Accelerated Mobile Pages (AMP) are a Google-led project for creating webpages that are faster and more responsive. Reducing loading times through caching techniques is the main benefit of AMP. In terms of Microsoft, the company will now integrate support directly into Bing on the web.
Users will now see a lightning icon at the top of websites that already support AMP. Pages that do support the project will now load faster than websites that do not. Another benefit is quicker performance on slow network connections.

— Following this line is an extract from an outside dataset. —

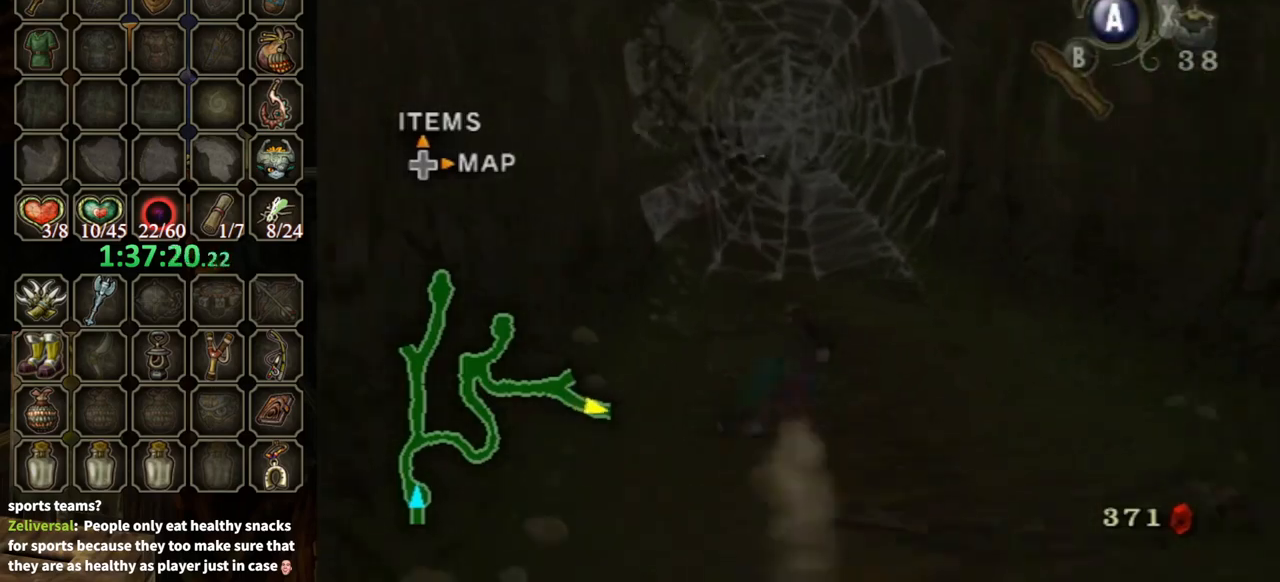
{"buttons": [], "left_stick": "up", "right_stick": "center", "events": [[333, "Y", "down"], [400, "Y", "up"]]}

Microsoft explains that the access is limited to the United States for the time being:
“On Monday, the 17th we started the first phase of the global roll out of this AMP viewer and AMP carrousel in the United States for the news carrousel. We will continue the phased roll out to more web sites, more countries and regions and other links in the search results pages.”
So, global users will have to wait, but that's now standard for Bing features. The search engine still has a foothold market share in the U.S., but not in other markets. It stands to reason Microsoft focuses on its core market first.
As mentioned, Microsoft joined the Accelerated Mobile Pages push back in 2016. That was an integration on Bing for Android and iOS. AMP is integrated primarily in the search function of both iOS and Android. As results are loading, the Bing App checks if each article has an AMP page.
Now on the web, AMP is available as a viewer and Cache in Bing. Microsoft says users need to give Bingbot permissions to enable AMP content:
“In order to enable your AMP published content within Bing, you need to allow the Bingbot (our crawler) to fetch AMP content and allow cross-origin resource sharing (CORS) for bing-amp.com domain.”